Immich ML not working with rocm? (APU radeon 880m)

sand gazelle
#

the sweet spot according to researches I've made is 32GB of ram or more, and if you have 32GB, set 8GB aside in the bios for VRAM and the OS or ROCM will allocate the rest as needed. however the current rapidocr onnx models do not seem to have support for rocm at all so it's a waste of time to try to get those working - the solution will be to wait for another compatible onnx model or to create your own image of immich ML....

sand gazelle
#

So, in the end, just use cpu for ML it's pointless to try and fix rocm at the moment as it doesn't fully support igpu's very well (and it's not their focus anyway).

#

The cpu ML fixed all my issues and ran much faster than the buggy rocm libraries.

sand gazelle
#

The Rock 7.12 supports the latest 1150/1151 igpus at last, making it possible to run compute workloads like ocr on the GPU.

Even if you have a gfx1150 gpu you need to follow these instructions - the 1150 pipeline is fked up according to amd devs

You need a minimum of 8gb vram set in the bios and 32gb total ram...

Make sure you're running ubuntu 24.04 and update to the latest HWE kernel (6.17.0-14-generic):
sudo apt update
sudo apt dist-upgrade

You must create an env var in your .bashrc file:
export HSA_OVERRIDE_GFX_VERSION=11.5.1

You need to install these first:
sudo apt install wget python3 libatomic1

Then run:
sudo usermod -a -G render,video $LOGNAME

reboot

Still from your home dir:
mkdir therock-tarball && cd therock-tarball
wget https://therock-nightly-tarball.s3.amazonaws.com/therock-dist-linux-gfx1151-7.12.0a20260218.tar.gz
mkdir install
tar -xf *.tar.gz -C install

Run this whole paragraph as a copy/paste in your terminal if you can it's faster:

# Configure ROCm PATH. Make sure you're in the therock-tarball directory before proceeding.
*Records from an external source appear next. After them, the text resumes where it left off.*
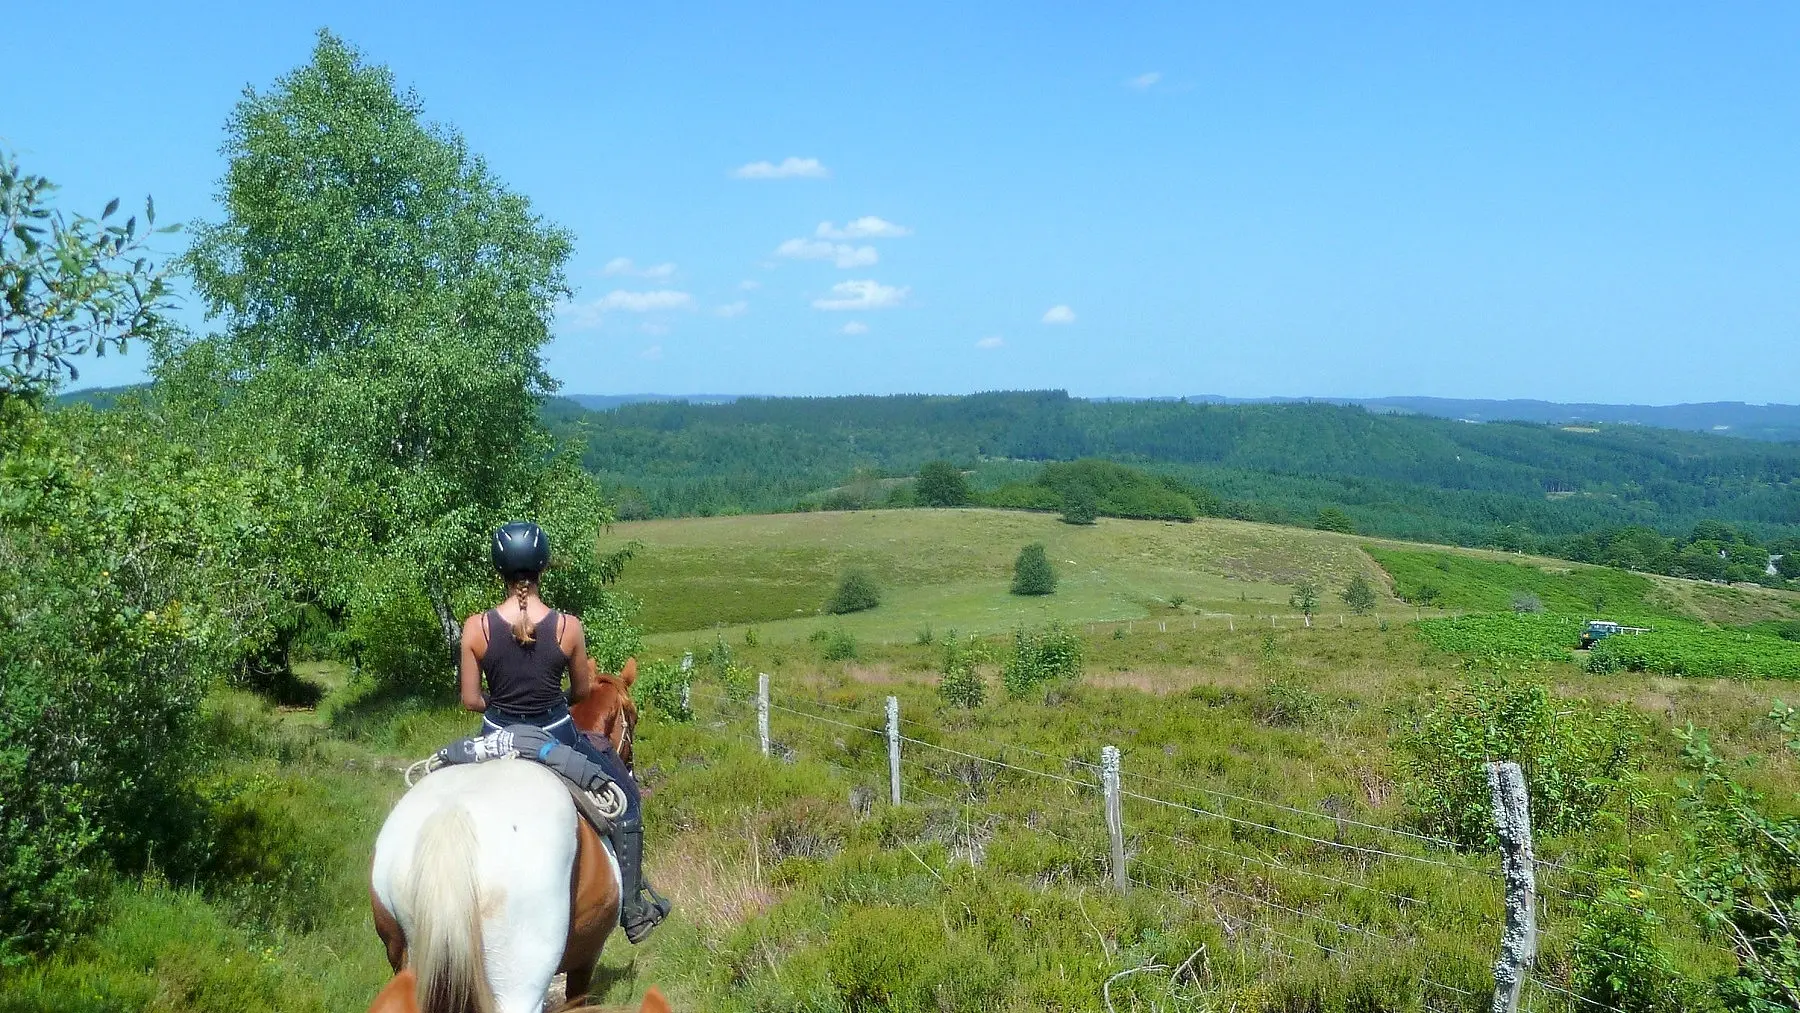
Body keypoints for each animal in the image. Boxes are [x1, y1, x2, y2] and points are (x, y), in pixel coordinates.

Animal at [363, 662, 648, 1007]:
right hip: (519, 981)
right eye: (633, 715)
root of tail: (451, 818)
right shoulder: (587, 956)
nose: (630, 767)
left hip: (404, 960)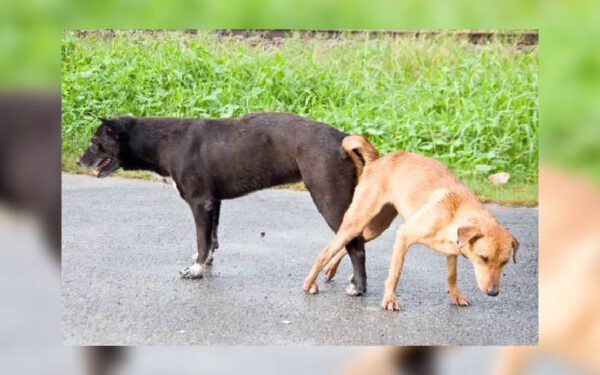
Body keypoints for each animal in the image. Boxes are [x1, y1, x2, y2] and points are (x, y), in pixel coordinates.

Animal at [77, 113, 368, 296]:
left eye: (96, 143)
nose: (79, 161)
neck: (164, 141)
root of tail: (341, 139)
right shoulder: (212, 202)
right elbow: (211, 239)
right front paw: (205, 263)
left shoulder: (199, 202)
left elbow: (200, 240)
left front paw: (195, 271)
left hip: (330, 200)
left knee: (356, 246)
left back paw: (358, 288)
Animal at [302, 135, 516, 312]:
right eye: (483, 258)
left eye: (505, 262)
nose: (493, 293)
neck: (455, 213)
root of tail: (378, 159)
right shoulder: (403, 235)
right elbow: (395, 274)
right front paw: (389, 300)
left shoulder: (452, 250)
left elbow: (451, 275)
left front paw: (455, 295)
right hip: (357, 220)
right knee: (327, 250)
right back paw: (309, 282)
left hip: (375, 227)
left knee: (351, 244)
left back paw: (331, 270)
ROCM_INSTALL_PATH=$(pwd)/install sudo tee /etc/profile.d/set-rocm-env.sh << EOF export ROCM_PATH=$ROCM_INSTALL_PATH export PATH=\$PATH:\$ROCM_PATH/bin export LD_LIBRARY_PATH=\$ROCM_PATH/lib EOF sudo chmod +x /etc/profile.d/set-rocm-env.sh source /etc/profile.d/set-rocm-env.sh

If you run rocminfo after and amd-smi version it should work, and the ultimate test is to run test_hip_api - if it succeeds, ur good!
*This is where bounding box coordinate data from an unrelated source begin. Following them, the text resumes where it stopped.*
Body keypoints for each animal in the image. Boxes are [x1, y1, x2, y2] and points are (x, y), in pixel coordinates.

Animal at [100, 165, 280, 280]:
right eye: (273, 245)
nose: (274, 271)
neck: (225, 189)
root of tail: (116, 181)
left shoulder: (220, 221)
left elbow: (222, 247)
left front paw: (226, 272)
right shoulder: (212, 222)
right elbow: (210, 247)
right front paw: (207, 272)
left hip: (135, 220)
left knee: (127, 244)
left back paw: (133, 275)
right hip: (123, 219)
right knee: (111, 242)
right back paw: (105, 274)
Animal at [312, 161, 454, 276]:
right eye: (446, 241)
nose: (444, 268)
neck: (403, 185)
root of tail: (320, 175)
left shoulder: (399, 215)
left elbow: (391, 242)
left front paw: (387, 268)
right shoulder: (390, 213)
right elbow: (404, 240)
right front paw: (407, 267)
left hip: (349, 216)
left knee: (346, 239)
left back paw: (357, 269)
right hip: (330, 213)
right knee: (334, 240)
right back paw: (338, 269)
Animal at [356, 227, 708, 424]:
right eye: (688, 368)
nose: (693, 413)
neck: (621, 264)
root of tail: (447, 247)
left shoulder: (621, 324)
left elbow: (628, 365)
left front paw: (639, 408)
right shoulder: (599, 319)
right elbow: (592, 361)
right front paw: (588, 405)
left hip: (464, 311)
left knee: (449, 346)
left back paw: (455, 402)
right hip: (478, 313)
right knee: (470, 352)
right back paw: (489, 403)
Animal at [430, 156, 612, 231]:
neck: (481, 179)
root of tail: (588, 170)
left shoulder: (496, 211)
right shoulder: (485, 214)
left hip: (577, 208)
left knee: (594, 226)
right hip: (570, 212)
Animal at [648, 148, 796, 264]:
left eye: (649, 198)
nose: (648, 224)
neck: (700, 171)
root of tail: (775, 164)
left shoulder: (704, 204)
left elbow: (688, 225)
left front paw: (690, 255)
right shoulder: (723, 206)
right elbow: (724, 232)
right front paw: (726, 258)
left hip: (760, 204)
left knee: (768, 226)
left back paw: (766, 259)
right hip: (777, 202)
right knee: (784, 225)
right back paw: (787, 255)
Add these to your docker compose .env file if issues arise while running the ML container:
MIGRAPHX_DISABLE_MLIR=1 MIGRAPHX_ENABLE_REPRODUCIBLE_COMPILE=1

Also, use the OCR server model, it actually uses the gpu correctly while the mobile models apparently produce image sizes that rocm/migraph/miopen has a hard time to understand.

sand gazelle
#

Immich ML not working with rocm on 860M, 880M, 890M (gfx1150, gfx1151).

wispy kindleBOT
sand gazelle
#

oh well, seems like the ocr is happening but there's no data when searching... weird. no errors.